Despite concern about the future of medicine and the threat of industry changes, these eight factors are the biggest drivers of job satisfaction among physicians.
Despite the boom in health care hiring, most physicians are concerned about the future of the profession and view the many changes the industry is going through as threats, according to a Deloitte study.
The 2013 Survey of U.S. Physicians revealed that despite pessimism over the future of medicine, nearly seven out of 10 physicians are satisfied with practicing medicine. Primary care physicians were the least satisfied (just 59%) and younger age groups were more satisfied (80% among those aged 25 to 39).
According to the physician respondents, the most satisfying factor about practicing medicine is the patient relationships. On the other hand, one of the greatest elements of job dissatisfaction was that physicians had less time for each patient.
Here are the top drivers of physician job satisfaction and the percent of physicians that chose that factor as the most important:
Patient relationships: 37%
Protecting and promoting the health of individuals: 32%
Intellectual stimulation: 19%
Financial rewards: 5%
Interacting with colleagues: 3%
Prestige of medicine: 2%
Leading a team of health professionals: 1%
Running a business/administering a health care organization: 1%
While many of the physicians surveyed believe that the performance of the U.S. health care system is suboptimal, they admitted that the Affordable Care Act is a good start to addressing issues of access and cost.

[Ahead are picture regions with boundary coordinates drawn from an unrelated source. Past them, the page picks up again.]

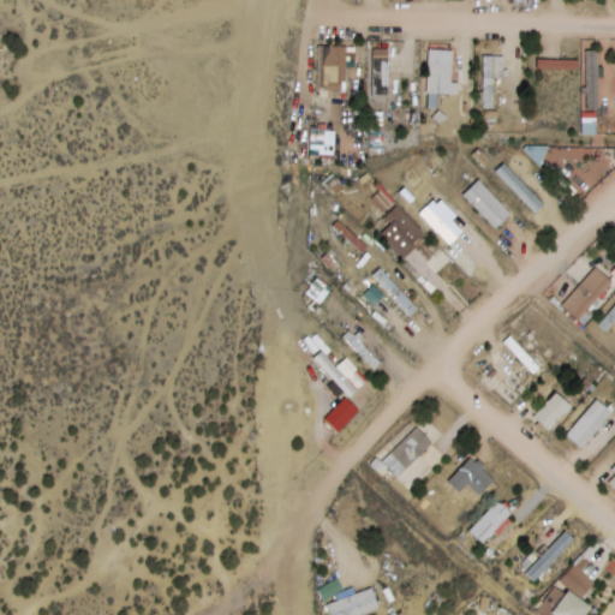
[(321,89),(340,89),(340,46),(321,46),(321,89)]
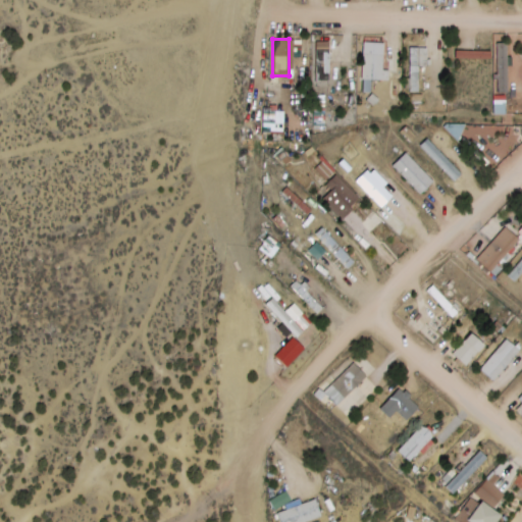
[(430,66),(430,47),(413,47),(413,82),(422,82),(422,66),(430,66)]
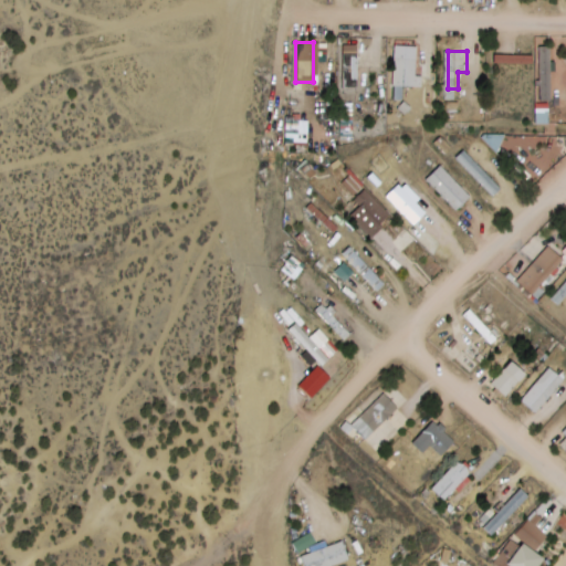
[(428,180),(459,211),(474,196),(443,165),(428,180)]
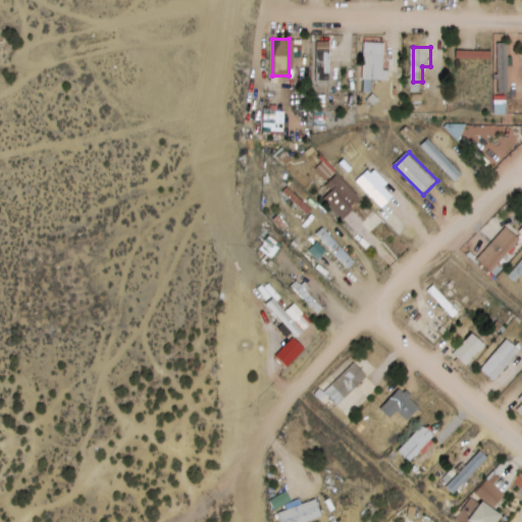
[(363,199),(344,179),(324,199),(345,218),(363,199)]
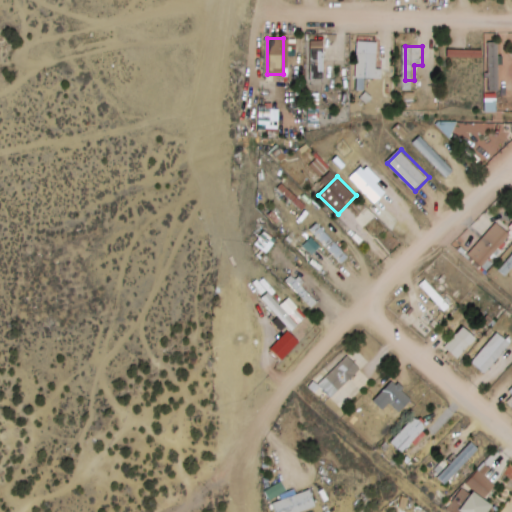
[(470,254),(488,270),(495,262),(493,260),(511,238),(511,235),(498,223),(470,254)]
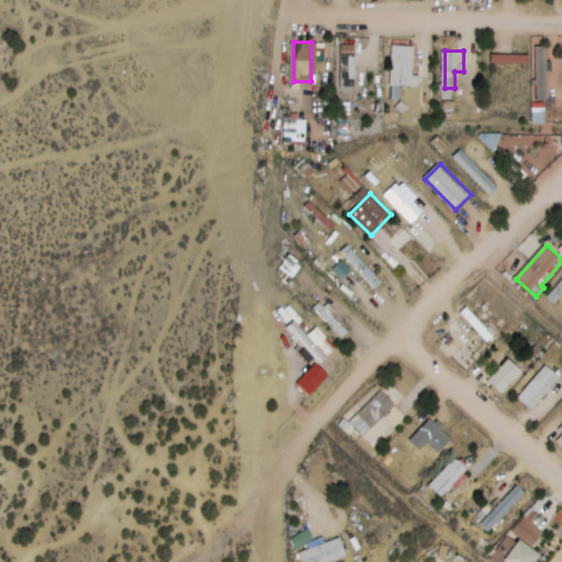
[(561,295),(561,280),(549,295),(557,302),(561,295)]
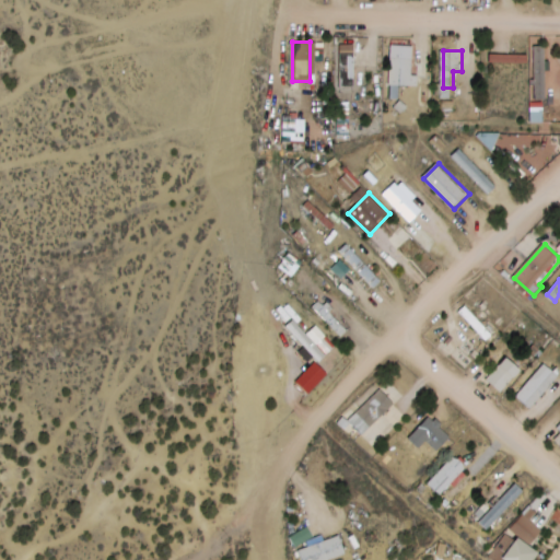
[(494,333),(475,313),(468,318),(489,339),(494,333)]
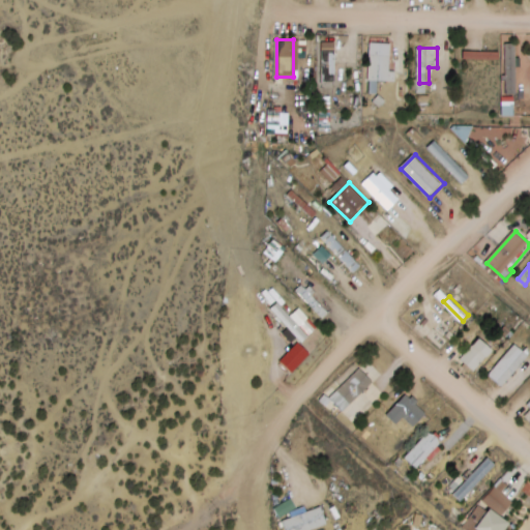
[(495,350),(481,337),(461,359),(474,372),(495,350)]
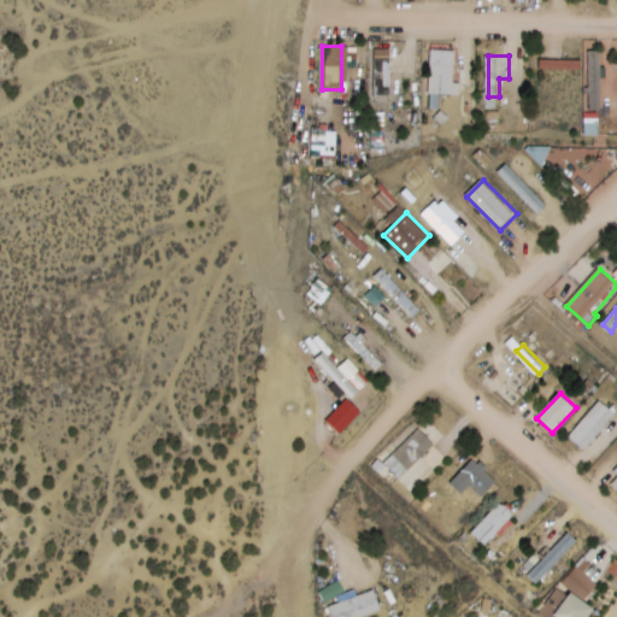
[(568,435),(585,451),(616,415),(600,399),(568,435)]
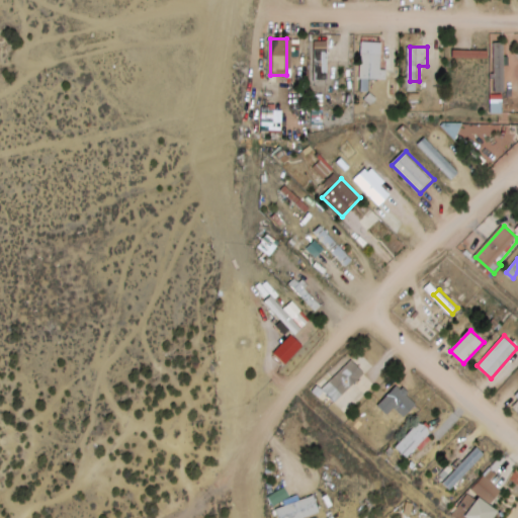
[(323,387),(346,412),(368,392),(358,381),(373,367),(360,353),(323,387)]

“Physicians recognize that ‘the new normal’ may necessitate major changes in the profession that require them to practice in a different setting as part of a larger organization that uses technologies and team-based models for patient care,” DCHS Executive Director Paul Keckley, PhD, said in a statement.
Copyright Deloitte 2013 Survey of U.S. Physicians
Two-thirds of all physicians expect to see increased consolidation into larger organizations. Of the physicians who did consolidated in the past year or two, most did so in order to gain or retain income security (29%) followed by gaining leverage negotiation power with payers (21%).
“Affirming unique value of the profession, open communication and information sharing; structural features that actively engage physicians in leadership roles; and persistent sharing of credible data about safety, outcomes, costs and patient experiences are requisite to health care organizations seeking a mutually satisfying, effective business relationship with physicians,” Keckley said.